First, government and the economy need to redefine and re-prioritize the “long-term”. It shouldn’t just refer to the 4-5 year election cycles in the USA and Canada, and it shouldn’t even be defined as the 10+ years during which businesses can alter their fixed factors of production. The long-term should be an indefinite amount of time in the future, and its importance should be just as high on the priority list as the short-term. This way, society can avoid what Thomas Friedman calls the “I’ll be gone, you’ll be gone” mindset: irresponsibility for the future, which in large part caused both the great recession and the environmental crisis.

Second, instead of trying to protect nature by putting a price on it, perhaps we should use our own morals and scientific guidance as measures to determine how much we can sustainably take from the Earth. Why not put a price on nature? The first reason is that a price on nature will simply offer poachers (and the like) the incentive to destroy nature even further. The second reason is because we will never get the price “right”. As David Suzuki says in his movie: “our economics system prices the things that are most valuable to us as worthless”. He’s right - look at the classic microeconomics example of the “Paradox of Value”: a kilogram of diamonds is priced far greater than a kilo of water! Also, in the global ecological context, the role of any one species is extremely multidimensional. If one species became hunted to extinction, the consequences to the ecosystem could range from nothing all the way up to ecosystem collapse. Despite the best ecological science, there’s no way for humans to know exactly how valuable any one species is at any time, and thus the price per orangutan or some other species is practically impossible to deduce. It’s a lot easier, and a lot better, to just minimize our impacts on nature based on our societal morals and the Golden Rule, rather than to calculate in detail how much each part of nature is worth. As Suzuki says, prices are imaginary; morals and science are real.

Third, the developing world should leapfrog the unsustainable practices of the western world. Just like how almost everyone in China now has a mobile instead of a landline phone, developing countries could go straight to renewable sources of power instead of burning fossil fuels. Why would this be beneficial, given the high cost of renewables over fossil fuels? Well, the cost of renewable energy sources is steadily declining. And, once the up-front costs are paid off, renewables will be able to provide a steady supply of essentially free electricity. No need to make weekly payments of coal, or to waste time transporting it to where it is used.

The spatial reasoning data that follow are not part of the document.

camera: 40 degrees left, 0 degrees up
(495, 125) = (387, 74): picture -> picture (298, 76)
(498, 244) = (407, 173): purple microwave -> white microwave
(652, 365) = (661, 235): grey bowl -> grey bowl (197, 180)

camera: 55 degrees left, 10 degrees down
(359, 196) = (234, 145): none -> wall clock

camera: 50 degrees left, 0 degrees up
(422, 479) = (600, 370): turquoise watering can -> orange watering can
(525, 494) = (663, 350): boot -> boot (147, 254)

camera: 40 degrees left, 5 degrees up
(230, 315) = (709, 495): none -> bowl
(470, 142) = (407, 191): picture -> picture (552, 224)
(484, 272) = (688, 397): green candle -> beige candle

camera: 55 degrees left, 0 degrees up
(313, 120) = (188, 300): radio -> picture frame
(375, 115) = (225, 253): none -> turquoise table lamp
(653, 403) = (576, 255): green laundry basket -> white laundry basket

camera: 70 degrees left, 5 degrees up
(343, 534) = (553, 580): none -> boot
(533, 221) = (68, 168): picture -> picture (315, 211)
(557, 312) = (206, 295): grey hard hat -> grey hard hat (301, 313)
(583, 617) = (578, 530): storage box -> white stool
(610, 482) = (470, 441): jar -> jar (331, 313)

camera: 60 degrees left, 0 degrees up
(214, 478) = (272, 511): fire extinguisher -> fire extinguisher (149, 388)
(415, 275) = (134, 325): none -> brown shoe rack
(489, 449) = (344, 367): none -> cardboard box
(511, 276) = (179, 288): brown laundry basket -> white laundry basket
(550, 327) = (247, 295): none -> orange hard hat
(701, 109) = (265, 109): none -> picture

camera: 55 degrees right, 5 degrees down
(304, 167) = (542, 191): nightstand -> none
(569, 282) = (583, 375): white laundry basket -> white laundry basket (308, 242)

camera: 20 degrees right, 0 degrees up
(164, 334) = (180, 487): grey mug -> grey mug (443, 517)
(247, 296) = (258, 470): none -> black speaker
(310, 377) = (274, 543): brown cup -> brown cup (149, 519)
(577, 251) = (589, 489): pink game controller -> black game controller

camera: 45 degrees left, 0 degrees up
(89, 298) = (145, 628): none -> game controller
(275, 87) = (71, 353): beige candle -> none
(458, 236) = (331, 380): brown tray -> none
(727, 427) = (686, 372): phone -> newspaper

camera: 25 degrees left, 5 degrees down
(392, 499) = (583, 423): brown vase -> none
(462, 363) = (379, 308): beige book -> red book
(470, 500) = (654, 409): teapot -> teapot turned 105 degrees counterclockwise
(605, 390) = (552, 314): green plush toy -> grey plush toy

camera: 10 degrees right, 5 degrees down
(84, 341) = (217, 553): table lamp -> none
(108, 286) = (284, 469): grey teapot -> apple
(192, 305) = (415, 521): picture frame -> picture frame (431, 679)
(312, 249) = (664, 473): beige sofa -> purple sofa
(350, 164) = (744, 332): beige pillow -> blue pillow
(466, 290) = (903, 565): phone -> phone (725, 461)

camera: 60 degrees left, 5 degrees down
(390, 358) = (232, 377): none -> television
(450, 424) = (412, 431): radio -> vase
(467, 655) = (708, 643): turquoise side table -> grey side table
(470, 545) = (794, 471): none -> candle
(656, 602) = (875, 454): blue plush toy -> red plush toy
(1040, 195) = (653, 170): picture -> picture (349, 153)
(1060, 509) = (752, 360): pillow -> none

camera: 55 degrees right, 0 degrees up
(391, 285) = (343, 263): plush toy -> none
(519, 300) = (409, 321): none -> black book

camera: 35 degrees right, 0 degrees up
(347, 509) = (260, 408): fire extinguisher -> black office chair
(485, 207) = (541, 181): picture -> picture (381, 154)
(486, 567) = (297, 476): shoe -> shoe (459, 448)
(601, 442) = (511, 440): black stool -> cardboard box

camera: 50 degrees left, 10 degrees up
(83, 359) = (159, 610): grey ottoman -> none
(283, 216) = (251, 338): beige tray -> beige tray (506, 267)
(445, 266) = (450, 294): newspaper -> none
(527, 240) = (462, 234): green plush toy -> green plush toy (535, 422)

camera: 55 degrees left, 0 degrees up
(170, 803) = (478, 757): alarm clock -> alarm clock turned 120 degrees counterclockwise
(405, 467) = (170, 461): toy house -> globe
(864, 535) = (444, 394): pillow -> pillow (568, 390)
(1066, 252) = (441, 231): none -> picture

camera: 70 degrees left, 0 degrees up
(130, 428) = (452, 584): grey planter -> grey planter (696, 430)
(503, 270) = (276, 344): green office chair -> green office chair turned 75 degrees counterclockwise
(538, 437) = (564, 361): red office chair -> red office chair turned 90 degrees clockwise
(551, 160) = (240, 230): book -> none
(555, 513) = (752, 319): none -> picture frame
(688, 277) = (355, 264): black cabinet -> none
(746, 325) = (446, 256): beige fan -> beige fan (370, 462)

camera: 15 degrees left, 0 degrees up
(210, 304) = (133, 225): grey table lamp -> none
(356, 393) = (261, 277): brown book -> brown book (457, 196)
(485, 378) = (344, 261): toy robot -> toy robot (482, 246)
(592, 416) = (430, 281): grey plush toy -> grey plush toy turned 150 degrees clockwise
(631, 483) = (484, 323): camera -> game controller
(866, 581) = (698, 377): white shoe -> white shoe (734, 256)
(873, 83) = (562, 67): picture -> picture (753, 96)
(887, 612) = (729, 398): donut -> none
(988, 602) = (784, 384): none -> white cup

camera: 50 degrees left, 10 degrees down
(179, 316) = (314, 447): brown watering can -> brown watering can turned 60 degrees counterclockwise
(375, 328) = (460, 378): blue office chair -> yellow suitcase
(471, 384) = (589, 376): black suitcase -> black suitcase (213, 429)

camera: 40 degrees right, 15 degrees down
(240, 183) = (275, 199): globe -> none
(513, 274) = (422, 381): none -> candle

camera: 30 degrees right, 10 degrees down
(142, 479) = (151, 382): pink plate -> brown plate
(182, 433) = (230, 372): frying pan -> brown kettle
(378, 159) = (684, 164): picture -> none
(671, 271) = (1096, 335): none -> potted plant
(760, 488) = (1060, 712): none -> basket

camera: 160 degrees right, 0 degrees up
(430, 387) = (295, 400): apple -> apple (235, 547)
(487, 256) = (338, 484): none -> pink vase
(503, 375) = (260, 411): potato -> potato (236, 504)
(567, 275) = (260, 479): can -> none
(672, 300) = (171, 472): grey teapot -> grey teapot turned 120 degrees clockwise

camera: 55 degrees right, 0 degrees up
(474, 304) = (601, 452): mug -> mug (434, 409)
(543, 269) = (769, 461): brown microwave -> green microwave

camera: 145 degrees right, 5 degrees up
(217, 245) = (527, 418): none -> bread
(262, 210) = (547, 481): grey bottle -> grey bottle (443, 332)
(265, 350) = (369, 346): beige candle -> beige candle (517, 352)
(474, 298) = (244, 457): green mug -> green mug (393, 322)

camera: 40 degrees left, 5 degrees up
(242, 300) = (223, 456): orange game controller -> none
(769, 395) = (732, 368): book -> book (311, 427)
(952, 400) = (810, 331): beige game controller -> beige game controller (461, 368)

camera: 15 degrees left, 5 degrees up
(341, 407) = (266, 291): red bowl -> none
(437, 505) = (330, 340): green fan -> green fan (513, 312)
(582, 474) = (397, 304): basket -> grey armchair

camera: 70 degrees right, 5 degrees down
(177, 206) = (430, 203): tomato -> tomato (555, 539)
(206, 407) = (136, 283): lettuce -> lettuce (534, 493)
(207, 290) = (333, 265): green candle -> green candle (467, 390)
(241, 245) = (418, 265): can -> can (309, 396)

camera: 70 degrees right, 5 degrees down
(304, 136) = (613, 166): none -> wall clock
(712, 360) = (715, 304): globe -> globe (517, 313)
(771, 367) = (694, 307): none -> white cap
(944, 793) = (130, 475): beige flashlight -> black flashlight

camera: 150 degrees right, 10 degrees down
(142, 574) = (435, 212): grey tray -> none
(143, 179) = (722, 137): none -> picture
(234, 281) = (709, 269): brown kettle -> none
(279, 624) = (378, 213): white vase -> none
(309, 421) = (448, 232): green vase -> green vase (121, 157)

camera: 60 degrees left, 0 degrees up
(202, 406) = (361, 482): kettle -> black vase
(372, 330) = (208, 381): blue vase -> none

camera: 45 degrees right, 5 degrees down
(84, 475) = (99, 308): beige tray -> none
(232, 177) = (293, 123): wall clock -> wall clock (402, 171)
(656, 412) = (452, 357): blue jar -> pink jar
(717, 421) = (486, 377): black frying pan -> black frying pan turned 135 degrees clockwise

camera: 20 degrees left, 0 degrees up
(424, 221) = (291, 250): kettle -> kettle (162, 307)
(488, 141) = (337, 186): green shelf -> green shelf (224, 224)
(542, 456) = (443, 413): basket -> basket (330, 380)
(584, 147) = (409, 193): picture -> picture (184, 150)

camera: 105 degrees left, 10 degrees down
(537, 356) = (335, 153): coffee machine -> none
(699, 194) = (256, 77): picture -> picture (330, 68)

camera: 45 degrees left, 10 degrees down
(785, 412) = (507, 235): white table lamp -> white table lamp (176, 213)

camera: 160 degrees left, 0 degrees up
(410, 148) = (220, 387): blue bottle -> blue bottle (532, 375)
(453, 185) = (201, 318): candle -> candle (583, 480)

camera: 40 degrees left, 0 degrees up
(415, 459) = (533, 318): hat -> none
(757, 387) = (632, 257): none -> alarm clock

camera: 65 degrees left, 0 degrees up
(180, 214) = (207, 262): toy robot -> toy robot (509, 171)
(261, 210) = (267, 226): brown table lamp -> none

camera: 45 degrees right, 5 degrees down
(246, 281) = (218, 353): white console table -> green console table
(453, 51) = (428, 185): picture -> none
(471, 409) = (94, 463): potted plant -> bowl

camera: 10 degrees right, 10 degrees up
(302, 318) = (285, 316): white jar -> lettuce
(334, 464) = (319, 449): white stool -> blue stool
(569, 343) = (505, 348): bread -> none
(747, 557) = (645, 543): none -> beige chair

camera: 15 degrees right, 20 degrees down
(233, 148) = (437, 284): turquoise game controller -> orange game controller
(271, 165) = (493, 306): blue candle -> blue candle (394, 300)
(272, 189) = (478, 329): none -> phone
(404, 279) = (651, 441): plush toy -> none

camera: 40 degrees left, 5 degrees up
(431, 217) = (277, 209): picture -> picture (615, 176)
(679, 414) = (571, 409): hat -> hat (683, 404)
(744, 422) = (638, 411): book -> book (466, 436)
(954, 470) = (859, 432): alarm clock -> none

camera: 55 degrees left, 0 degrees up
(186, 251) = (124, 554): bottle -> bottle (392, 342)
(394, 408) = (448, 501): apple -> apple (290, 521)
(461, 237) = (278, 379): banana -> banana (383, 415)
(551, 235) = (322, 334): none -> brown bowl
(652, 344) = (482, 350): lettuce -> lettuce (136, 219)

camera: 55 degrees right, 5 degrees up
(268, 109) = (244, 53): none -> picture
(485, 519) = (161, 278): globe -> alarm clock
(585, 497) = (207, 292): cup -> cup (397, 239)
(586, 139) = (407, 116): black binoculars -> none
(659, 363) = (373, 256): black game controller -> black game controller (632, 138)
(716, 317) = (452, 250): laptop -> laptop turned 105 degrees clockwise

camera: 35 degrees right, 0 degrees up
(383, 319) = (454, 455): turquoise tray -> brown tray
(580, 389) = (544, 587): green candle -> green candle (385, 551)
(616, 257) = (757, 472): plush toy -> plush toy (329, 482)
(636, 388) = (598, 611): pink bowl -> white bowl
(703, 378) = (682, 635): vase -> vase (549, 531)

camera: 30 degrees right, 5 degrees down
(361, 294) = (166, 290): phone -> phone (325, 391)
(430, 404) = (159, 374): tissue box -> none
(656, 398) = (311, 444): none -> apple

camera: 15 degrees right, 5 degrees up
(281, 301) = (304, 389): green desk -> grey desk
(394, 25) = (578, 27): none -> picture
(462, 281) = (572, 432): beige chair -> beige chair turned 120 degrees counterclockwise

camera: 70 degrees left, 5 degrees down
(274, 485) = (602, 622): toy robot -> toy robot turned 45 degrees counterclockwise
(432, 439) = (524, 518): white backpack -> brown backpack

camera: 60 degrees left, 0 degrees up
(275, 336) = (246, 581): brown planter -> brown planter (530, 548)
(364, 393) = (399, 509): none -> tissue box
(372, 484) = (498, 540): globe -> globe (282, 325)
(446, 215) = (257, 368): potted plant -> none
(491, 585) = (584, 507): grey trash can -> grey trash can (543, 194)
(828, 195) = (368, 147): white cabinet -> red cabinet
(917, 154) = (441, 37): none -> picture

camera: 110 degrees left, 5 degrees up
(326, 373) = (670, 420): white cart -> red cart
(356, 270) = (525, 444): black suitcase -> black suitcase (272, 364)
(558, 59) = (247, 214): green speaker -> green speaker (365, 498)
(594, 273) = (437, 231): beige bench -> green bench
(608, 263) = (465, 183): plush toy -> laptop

For a real-life example of the benefits of distributed renewable energy, check out this excellent NY Times article about rural households in Africa benefiting from their first taste of electricity, produced from individual solar panels.

Last but not least, we as a society need to regain our sense of sacrifice and value of delayed gratification. The market economy and the status-quo cannot be changed instantaneously, and changing it will entail tough compromises such as possibly higher taxes, temporarily increased energy prices (as fossil fuel energy sources transition to renewables), and declining industries (which must retrain workers and retool their factories for a low/zero-carbon economy). So overall, we need to be willing to do not just what is easy, but what is right, regardless of how hard it may be.

There you go. Definitely a thought-provoking documentary. I highly recommend you watch it.